Die Tür schwang auf. Kühler Wind wehte in den Raum.
»Lara!«, rief jemand. »Ich verhungere!« Kyle stolperte ins Café, die Hand waagerecht ausgestreckt, als suche er in der Ferne nach dem rettenden Licht der Erlösung - in diesem Fall; die Küche. Lara seufzte.
»Entschuldige mich«, sagte sie zu Cas, lief zu Kyle und boxte ihm grob in den Oberarm. »Man Kyle, du vertreibst die Kundschaft!«
»Kundschaft?« Kyle sah sich mit großen Augen um. Dann lachte er und legte einen Arm um ihre Schultern. »Siehst du, es geschehen noch Zeichen und Wunder!« Lara schlüpfte unter seinen Arm hinweg.
»Sag das nicht so laut.« Sie warf einen raschen Blick zu Cas hinüber, aber der schaute in seine Tasse als könnte er darin die Zukunft sehen.
»Komm, Susi hat Kürbissuppe gemacht.« Sie packte Kyle am Ärmel seines Parkas und zog ihn in die Küche.

»Also, wer ist der Kerl im Café?« , fragte er, während er sich an der Kürbissuppe bediente, die auf dem Herd stand. Lara zog die Schulter hoch.
»Keine Ahnung. Hab ihn noch nie hier in Konstanz gesehen.«
»Hm.« Kyle schob sich einen Löffel in den Mund. »Ich auch nicht. Sieht ziemlich fertig aus.«
»Ja, wie du. Wie war die Hospitation? Haben sie dich gleich wieder rausgeschmissen?«
»Nope.« Er grinste breit und Lara konnte die kleine Zahnlücke zwischen seinen Schneidezähnen sehen, durch die er manchmal pfiff. »Nächsten Montag kann ich da anfangen.«
»Wow, Kyle. Herzlichen Glückwunsch.« Sie klopfte ihm anerkennend auf die Schulter. »Das wars dann wohl mit der Hartz-4 Karriere.«
»Kannste Gift drauf nehmen. Meine Mutter kann ihren komischen Tratschtanten jetzt auch erzählen, dass ihr Sohn doch nicht so ein hoffnungsloser Fall ist.«
»Warst du nie!« Lara holte sich ein Stück trockene Seele und tunkte sie in Kyles Kürbissuppe.

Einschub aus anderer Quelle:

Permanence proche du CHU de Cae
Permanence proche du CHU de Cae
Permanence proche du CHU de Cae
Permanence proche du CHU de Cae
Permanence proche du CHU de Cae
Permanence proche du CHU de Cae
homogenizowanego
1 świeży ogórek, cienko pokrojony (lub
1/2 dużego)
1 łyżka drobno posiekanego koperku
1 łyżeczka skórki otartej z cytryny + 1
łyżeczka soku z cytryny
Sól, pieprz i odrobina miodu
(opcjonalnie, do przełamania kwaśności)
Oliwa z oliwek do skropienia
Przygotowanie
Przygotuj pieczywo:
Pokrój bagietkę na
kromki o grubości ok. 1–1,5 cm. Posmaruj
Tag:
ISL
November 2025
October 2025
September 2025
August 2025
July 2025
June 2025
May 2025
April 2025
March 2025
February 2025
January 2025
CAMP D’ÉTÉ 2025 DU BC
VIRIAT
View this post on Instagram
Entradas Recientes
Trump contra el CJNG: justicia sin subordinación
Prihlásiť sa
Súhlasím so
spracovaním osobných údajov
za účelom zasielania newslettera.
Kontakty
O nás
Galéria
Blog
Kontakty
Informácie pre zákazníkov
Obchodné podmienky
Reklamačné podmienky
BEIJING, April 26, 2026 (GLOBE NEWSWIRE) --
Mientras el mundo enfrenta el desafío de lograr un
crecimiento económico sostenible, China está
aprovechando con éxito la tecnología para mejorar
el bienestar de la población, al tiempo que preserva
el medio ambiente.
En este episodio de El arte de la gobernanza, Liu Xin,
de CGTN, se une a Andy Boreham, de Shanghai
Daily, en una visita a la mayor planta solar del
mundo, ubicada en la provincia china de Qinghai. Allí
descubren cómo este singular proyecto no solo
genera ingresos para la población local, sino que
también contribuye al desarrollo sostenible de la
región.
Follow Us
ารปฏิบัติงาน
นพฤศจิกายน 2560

Sie saßen noch eine Weile beisammen und redeten über den neuen Kindergarten, in dem Kyle arbeiten würde und über die Schule und Laras Abitur. Als sie wieder aus der Küche kamen, war Cas nicht mehr da, aber auf dem Tisch lagen neben der flachen Kakaokerze drei Euro. Den Tee hatte er nicht mal zur Hälfte leer getrunken.